Una nuova ricerca ha rilevato come le donne vittime di violenza siano maggiormente a rischio di suicidio. Scopriamo cosa è emerso.
Le donne vittime di violenza domestica sono una realtà amara e che merita maggior attenzione. Proprio di recente, infatti, una ricerca inglese ha rilevato come chi subisce questo tipo di abusi rischi di arrivare il suicidio con un’incidenza di tre volte maggiore rispetto ad una persona con altre problematiche. Un problema che coinvolge quindi un po’ tutto e per il quale è stata richiesta maggior attenzione su ogni campo e aspetto della vita privato e sociale.
I risultati della ricerca e chi sono le vittime di violenza
L’analisi che ha portato a questi dati è stata svolta da Sally McManys, esperta di salute presso l’Università di Londra e in collaborazione con l’organizzazione benefica Agenda Alliance.
Da quanto è emerso si è quinti giunti alla conclusione che la violenza tra le mura domestiche sia come un precursore del suicidio. Cosa che in molti casi porta a vittime di suicidio morte senza motivo apparente ma che invece erano molto probabilmente vittime silenziose di qualcuno.
Un dato che fa riflettere e che mette in primo piano la solitudine percepita da tante persone che pur vivendo in un mondo costantemente aggiornato sulla vita di tutti, tende ad ignorarne gli aspetti più importanti. La McManus stessa ha asserito che spesso tra queste vittime ci sono donne che vivono in povertà, che non hanno un lavoro o che sono impossibilitate a svolgerne uno. Si tratta quindi di donne che non hanno modo di scappare dalla situazione in cui si trovano e in cui spesso rimangono per paura. La stessa paura che può spingerle fino al suicidio.
Le azioni da compiere secondo Agenda Alliance
La prima cosa che le vittime dovrebbero fare è ovviamente chiedere aiuto ad una delle tante associazioni presenti. A volte, però, ci sono in ballo così tante cose che farlo, per molte di loro, risulta davvero difficile. Ed, ovvio che i vari disegni di legge non bastino a tutelare queste persone.

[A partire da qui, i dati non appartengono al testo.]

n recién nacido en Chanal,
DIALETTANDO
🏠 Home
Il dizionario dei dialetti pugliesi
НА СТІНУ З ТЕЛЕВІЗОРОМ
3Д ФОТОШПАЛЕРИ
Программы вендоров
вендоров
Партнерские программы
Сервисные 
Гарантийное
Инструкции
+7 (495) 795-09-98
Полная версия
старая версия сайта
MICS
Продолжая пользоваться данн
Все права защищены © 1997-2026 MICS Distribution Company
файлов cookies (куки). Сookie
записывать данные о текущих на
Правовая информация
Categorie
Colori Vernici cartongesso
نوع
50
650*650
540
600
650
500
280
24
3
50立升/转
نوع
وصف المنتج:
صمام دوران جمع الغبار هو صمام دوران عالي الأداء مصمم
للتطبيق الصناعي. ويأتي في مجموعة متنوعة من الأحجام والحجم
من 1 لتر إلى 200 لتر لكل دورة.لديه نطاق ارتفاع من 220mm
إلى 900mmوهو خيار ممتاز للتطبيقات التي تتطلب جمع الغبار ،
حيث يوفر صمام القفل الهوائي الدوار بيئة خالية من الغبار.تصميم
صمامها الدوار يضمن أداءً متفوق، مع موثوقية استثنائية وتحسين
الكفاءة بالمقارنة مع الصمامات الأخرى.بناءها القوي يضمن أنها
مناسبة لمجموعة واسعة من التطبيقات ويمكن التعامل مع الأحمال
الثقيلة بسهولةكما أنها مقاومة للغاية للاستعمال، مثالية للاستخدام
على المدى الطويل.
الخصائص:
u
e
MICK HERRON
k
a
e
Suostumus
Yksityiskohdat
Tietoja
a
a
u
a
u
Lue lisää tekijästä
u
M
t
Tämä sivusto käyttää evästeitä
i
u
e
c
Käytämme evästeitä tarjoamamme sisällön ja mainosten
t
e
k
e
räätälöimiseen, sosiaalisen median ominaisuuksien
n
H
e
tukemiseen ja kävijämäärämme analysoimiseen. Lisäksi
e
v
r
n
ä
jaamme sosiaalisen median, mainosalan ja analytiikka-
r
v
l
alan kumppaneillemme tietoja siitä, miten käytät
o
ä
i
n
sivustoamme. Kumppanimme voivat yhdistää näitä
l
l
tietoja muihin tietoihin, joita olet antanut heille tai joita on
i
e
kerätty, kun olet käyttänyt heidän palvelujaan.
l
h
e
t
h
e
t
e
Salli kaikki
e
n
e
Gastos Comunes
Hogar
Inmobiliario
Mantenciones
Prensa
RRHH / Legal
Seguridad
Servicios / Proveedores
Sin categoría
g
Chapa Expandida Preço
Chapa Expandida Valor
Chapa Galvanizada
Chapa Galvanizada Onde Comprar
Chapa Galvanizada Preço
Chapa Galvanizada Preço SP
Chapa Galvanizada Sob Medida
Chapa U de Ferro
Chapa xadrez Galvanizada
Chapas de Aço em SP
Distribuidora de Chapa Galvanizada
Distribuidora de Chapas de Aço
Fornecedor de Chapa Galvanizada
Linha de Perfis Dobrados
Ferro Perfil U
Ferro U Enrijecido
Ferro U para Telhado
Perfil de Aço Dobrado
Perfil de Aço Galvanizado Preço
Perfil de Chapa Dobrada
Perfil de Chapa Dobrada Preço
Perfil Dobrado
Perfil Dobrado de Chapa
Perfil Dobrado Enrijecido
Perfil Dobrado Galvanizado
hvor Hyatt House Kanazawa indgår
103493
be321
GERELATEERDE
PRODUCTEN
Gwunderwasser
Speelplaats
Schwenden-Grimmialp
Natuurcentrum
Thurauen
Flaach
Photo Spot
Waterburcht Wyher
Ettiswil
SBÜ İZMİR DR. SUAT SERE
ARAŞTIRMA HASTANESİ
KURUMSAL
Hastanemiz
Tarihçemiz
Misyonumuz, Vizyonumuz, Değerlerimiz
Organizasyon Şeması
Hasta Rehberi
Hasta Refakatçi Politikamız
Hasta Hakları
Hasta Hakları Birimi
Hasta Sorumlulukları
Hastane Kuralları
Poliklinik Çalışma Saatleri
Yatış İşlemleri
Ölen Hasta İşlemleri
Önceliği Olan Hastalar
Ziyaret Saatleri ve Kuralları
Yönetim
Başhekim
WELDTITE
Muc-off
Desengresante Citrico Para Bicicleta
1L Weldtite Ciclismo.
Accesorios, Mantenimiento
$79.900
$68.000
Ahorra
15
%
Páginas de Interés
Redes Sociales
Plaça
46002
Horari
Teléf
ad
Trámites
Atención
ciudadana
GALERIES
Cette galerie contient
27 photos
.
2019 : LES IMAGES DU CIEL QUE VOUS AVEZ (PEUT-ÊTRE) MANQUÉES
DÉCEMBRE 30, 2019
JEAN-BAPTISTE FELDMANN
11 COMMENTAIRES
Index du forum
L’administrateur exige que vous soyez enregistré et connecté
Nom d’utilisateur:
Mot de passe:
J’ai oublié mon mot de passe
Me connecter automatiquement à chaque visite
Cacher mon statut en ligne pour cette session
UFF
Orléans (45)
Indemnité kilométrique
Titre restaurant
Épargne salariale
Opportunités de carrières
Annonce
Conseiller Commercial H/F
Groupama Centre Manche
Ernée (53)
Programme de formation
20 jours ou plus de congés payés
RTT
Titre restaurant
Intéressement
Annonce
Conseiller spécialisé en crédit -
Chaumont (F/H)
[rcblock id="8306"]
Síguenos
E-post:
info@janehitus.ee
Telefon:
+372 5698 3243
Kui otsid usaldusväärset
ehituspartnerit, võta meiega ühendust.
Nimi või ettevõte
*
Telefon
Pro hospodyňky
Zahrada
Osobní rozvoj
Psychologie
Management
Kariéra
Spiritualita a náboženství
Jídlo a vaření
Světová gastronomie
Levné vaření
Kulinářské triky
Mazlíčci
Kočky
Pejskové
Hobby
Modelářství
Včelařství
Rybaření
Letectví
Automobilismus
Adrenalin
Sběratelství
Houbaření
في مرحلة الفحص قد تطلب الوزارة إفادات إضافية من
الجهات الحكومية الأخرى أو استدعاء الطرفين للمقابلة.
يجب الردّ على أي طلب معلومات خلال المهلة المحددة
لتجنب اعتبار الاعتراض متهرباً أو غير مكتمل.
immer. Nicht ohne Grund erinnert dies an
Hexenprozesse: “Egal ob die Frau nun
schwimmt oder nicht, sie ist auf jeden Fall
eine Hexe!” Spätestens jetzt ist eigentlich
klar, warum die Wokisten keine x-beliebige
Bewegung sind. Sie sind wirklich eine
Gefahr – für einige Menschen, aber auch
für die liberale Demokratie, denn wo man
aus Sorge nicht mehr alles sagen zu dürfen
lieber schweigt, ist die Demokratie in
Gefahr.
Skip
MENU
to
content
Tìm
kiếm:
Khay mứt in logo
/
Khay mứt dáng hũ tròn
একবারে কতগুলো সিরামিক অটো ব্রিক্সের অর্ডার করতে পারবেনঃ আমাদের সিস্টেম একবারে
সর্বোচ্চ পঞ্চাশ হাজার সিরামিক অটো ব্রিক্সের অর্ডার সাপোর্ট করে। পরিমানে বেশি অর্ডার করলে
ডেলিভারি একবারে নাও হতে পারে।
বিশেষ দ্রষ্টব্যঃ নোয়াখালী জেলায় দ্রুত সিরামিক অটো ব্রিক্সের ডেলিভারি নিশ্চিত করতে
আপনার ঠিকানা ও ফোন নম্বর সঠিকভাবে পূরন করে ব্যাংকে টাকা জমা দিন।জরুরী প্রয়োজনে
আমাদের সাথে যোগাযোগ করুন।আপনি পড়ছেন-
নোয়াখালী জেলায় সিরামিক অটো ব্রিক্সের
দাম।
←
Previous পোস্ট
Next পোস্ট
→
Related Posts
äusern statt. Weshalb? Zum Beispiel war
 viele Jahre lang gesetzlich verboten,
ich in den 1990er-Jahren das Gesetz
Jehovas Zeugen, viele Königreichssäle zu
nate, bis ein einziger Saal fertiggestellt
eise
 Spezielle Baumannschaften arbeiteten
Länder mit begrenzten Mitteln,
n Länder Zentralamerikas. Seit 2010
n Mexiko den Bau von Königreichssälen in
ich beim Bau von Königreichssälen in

Agenda Alliance ha così portato avanti la proposta di far sì che il controllo della salute mentale passi prima di tutto da medici, ostetriche, personale per l’impiego e tutti coloro che ogni giorno hanno a che fare (anche inconsapevolmente) con queste donne. In questo modo, fornire un supporto sarebbe più semplice e potrebbe aiutare alcune di loro ad uscire dal bozzolo di segretezza e solitudine nel quale sono rinchiuse, arrivando persino a salvargli la vita.